Współautorka benchmarku OneRuler: nie pokazaliśmy wcale, że język polski jest najlepszy do promptowania
- Media circulated a claim that Polish language is best for prompting, but this was not a conclusion from the OneRuler study.
- OneRuler is a multilingual benchmark testing how well language models process very long texts in 26 languages.
- Models performed on average best with Polish, but differences compared to English were small and not explained.
- Polish media prematurely concluded Polish is best for prompting, which the study's authors did not claim or investigate.
- The benchmark tested models on finding specific sentences in long texts, akin to CTRL+F, a function AI models inherently lack.
- Another task involved listing the most frequent words in a book; models often failed when asked to acknowledge if an answer was not present.
- Performance dropped likely because the task required full context understanding, not just text searching.
- Different books were used per language (e.g.
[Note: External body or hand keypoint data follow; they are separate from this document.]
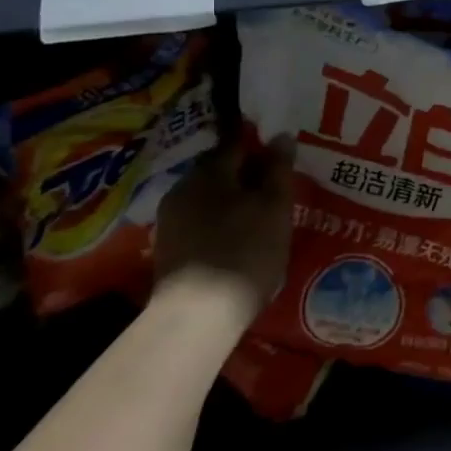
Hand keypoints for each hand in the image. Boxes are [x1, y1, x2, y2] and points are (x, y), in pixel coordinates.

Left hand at [152, 136, 294, 326]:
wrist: (197, 315)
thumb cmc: (245, 251)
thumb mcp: (275, 207)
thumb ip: (278, 169)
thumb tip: (281, 135)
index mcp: (210, 172)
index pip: (238, 143)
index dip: (261, 147)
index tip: (281, 159)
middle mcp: (183, 188)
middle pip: (220, 170)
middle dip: (246, 175)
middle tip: (275, 190)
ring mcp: (170, 219)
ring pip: (209, 197)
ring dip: (232, 200)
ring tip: (260, 217)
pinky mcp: (168, 248)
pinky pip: (200, 221)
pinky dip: (219, 222)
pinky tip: (237, 239)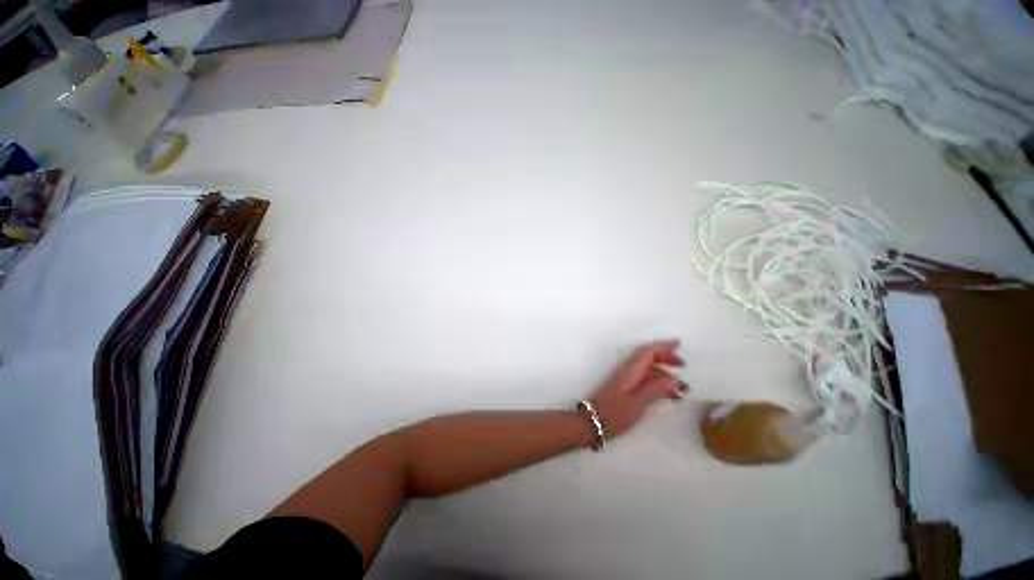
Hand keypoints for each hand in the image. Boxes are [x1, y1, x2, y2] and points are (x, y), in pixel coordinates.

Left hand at [584, 341, 688, 440]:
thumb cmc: (614, 413)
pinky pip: (645, 381)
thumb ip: (656, 389)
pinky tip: (670, 396)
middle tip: (684, 366)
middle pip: (648, 358)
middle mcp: (628, 371)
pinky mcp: (625, 390)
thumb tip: (674, 378)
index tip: (679, 345)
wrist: (591, 423)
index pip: (647, 352)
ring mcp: (625, 380)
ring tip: (683, 389)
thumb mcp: (638, 403)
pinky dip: (658, 385)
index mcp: (630, 370)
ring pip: (648, 371)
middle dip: (666, 358)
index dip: (663, 346)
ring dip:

Polish used "Noce i dnie," English used "Little Women"), impacting the fairness of comparisons.
- The choice of books was based on expired copyrights, which influenced the results.
- There is no conclusive evidence from this benchmark that Polish is superior for prompting due to multiple influencing factors.
- No model achieved 100% accuracy, serving as a caution about language models' limitations; outputs should be verified.
- Researchers advise caution especially when using language models for sensitive or private documents.
- The OneRuler study was reviewed and presented at the CoLM 2025 conference.